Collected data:
[Start of Attachment]

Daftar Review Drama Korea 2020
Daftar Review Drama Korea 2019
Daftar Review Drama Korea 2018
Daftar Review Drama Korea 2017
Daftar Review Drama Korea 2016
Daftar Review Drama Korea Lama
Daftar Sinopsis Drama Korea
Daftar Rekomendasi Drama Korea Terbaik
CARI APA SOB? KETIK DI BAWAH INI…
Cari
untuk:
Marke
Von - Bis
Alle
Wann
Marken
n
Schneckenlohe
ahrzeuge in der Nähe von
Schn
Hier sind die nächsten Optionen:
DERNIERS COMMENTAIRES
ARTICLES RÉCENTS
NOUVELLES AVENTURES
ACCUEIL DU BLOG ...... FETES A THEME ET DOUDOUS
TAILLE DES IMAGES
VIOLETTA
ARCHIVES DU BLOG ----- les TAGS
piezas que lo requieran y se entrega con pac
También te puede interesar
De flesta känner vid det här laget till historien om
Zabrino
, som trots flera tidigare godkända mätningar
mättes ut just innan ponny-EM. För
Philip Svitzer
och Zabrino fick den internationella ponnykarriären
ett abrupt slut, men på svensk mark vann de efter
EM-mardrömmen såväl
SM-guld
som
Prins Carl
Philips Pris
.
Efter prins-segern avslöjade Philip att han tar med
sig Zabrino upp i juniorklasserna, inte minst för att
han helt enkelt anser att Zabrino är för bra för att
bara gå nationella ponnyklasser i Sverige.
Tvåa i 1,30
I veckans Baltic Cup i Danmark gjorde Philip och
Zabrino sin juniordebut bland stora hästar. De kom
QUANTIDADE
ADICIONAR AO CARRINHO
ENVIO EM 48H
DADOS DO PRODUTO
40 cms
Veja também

[End of Attachment]
[Start of Attachment]

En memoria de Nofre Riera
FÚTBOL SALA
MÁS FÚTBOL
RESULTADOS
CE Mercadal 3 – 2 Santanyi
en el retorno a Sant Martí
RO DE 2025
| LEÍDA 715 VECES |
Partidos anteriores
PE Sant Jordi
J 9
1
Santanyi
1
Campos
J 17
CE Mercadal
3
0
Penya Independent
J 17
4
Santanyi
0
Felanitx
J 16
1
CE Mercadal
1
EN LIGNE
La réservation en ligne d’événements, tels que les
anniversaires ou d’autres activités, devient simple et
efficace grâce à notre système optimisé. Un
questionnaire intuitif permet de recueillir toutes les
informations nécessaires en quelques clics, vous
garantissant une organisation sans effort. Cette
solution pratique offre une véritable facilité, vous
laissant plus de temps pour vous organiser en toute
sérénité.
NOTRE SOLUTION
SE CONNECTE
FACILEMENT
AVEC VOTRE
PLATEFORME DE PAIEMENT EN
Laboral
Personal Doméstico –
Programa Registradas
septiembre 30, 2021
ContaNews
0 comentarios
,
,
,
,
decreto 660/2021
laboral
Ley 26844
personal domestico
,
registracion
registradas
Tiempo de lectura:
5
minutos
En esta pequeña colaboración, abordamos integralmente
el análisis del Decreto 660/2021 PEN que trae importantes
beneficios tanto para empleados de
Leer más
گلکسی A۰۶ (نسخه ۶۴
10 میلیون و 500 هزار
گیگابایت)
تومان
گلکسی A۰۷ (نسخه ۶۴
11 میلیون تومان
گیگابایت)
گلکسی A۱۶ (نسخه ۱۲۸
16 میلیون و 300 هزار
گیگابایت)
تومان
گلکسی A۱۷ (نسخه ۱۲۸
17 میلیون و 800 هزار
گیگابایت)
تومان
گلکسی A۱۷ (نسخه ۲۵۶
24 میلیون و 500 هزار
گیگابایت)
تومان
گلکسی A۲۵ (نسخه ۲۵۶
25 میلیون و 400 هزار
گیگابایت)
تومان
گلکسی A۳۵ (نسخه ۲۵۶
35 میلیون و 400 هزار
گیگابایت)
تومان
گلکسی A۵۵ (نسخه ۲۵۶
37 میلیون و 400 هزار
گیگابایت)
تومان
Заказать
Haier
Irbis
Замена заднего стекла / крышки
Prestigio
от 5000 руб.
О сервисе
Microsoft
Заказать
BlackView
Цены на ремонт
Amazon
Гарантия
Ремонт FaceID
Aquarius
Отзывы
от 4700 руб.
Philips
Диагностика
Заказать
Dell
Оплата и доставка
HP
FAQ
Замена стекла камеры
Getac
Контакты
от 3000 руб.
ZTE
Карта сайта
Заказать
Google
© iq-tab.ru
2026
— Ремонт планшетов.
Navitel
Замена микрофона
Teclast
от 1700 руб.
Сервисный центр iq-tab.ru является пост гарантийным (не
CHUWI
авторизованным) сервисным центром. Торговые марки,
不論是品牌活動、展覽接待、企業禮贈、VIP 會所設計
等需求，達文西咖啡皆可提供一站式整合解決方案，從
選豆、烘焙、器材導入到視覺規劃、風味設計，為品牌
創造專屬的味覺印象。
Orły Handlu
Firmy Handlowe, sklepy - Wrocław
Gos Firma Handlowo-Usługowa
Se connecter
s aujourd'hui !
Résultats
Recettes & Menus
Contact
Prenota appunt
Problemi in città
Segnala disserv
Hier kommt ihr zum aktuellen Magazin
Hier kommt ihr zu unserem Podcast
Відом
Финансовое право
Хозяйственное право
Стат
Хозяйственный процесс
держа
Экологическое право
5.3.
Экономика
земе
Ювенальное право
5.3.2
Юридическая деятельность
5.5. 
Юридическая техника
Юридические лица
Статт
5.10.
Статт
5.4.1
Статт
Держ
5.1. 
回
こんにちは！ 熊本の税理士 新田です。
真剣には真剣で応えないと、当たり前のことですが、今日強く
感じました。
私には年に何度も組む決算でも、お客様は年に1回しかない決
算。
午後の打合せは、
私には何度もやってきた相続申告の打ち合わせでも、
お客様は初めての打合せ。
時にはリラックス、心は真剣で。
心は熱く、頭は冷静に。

[End of Attachment]

**Directive**
Please format the part that opens with the line containing "Daftar Review Drama Korea 2020" and closes with the line containing "Veja também" as a Markdown table with the columns Row and Line text, giving each line its row number and leaving out blank lines.

**Result**
| Row | Line text |
|---|---|
| 1 | Daftar Review Drama Korea 2020 |
| 2 | Daftar Review Drama Korea 2019 |
| 3 | Daftar Review Drama Korea 2018 |
| 4 | Daftar Review Drama Korea 2017 |
| 5 | Daftar Review Drama Korea 2016 |
| 6 | Daftar Review Drama Korea Lama |
| 7 | Daftar Sinopsis Drama Korea |
| 8 | Daftar Rekomendasi Drama Korea Terbaik |
| 9 | CARI APA SOB? KETIK DI BAWAH INI… |
| 10 | Cari |
| 11 | untuk: |
| 12 | Marke |
| 13 | Von - Bis |
| 14 | Alle |
| 15 | Wann |
| 16 | Marken |
| 17 | n |
| 18 | Schneckenlohe |
| 19 | ahrzeuge in der Nähe von |
| 20 | Schn |
| 21 | Hier sind die nächsten Optionen: |
| 22 | DERNIERS COMMENTAIRES |
| 23 | ARTICLES RÉCENTS |
| 24 | NOUVELLES AVENTURES |
| 25 | ACCUEIL DU BLOG ...... FETES A THEME ET DOUDOUS |
| 26 | TAILLE DES IMAGES |
| 27 | VIOLETTA |
| 28 | ARCHIVES DU BLOG ----- les TAGS |
| 29 | piezas que lo requieran y se entrega con pac |
| 30 | También te puede interesar |
| 31 | De flesta känner vid det här laget till historien om |
| 32 | Zabrino |
| 33 | , som trots flera tidigare godkända mätningar |
| 34 | mättes ut just innan ponny-EM. För |
| 35 | Philip Svitzer |
| 36 | och Zabrino fick den internationella ponnykarriären |
| 37 | ett abrupt slut, men på svensk mark vann de efter |
| 38 | EM-mardrömmen såväl |
| 39 | SM-guld |
| 40 | som |
| 41 | Prins Carl |
| 42 | Philips Pris |
| 43 | . |
| 44 | Efter prins-segern avslöjade Philip att han tar med |
| 45 | sig Zabrino upp i juniorklasserna, inte minst för att |
| 46 | han helt enkelt anser att Zabrino är för bra för att |
| 47 | bara gå nationella ponnyklasser i Sverige. |
| 48 | Tvåa i 1,30 |
| 49 | I veckans Baltic Cup i Danmark gjorde Philip och |
| 50 | Zabrino sin juniordebut bland stora hästar. De kom |
| 51 | QUANTIDADE |
| 52 | ADICIONAR AO CARRINHO |
| 53 | ENVIO EM 48H |
| 54 | DADOS DO PRODUTO |
| 55 | 40 cms |
| 56 | Veja também |